Edward Martin

Biographical details
- Born: June 18, 1925 Allentown, Pennsylvania, U.S.
- Died: February 25, 2002 (aged 76) Nashville, Tennessee, U.S.

Coaching career (HC unless noted)
- 1952–1955: Avery Normal Institute
- 1955–1968: South Carolina State
- 1968–1986: Tennessee State

Head coaching record
- Overall: 516–264 (college)

= Edward Martin (basketball) =

American college basketball coach

Edward Alfred Martin Sr. (June 18, 1925 – February 25, 2002) was an American college basketball coach and Negro league baseball player.

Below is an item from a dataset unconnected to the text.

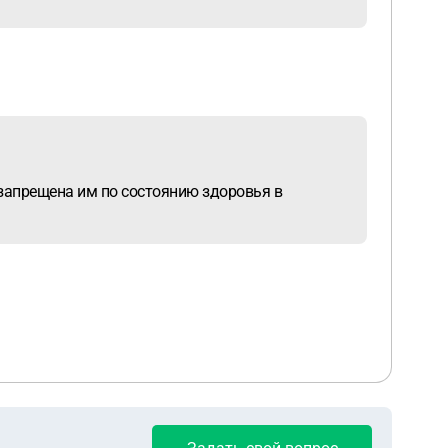
е запрещена им по состоянию здоровья в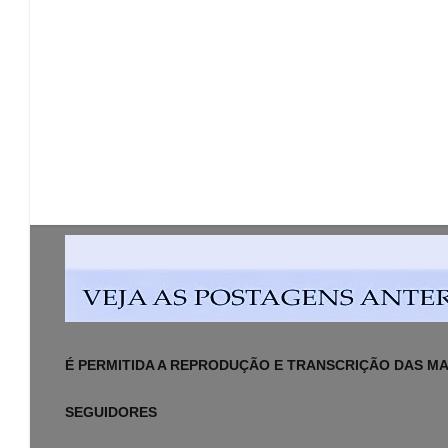
É PERMITIDA A REPRODUÇÃO E TRANSCRIÇÃO DAS MAT
SEGUIDORES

==Early years and baseball career==
A native of Allentown, Pennsylvania, Martin graduated from William Allen High School, and served in the US Navy during World War II. Following his service, he attended North Carolina A&T State University, where he starred in baseball and basketball, graduating in 1951. Martin later earned a Master's Degree from Temple University. He went on to play for the Philadelphia Stars in 1951 and 1952.

==Coaching career==
Following his baseball playing career, Martin took a high school basketball coaching position at Avery Normal Institute in Charleston, South Carolina, where he proceeded to win two state championships. From 1955 to 1968, he coached basketball at South Carolina State University, and from 1968 to 1986, he coached at Tennessee State University, amassing over 500 wins and numerous postseason appearances in over thirty years at the collegiate level.

==Later years==
In his later years, Martin was assistant basketball coach at Vanderbilt University, and associate professor of human and organizational development at Vanderbilt's Peabody College. He also served as scout for the Minnesota Timberwolves. Martin was inducted into the Tennessee Sports Hall of Fame in 1994, and has also been honored by the athletic halls of fame at North Carolina A&T State University, South Carolina State University, Tennessee State University, and Vanderbilt University. He died in Nashville, Tennessee in 2002 at age 76.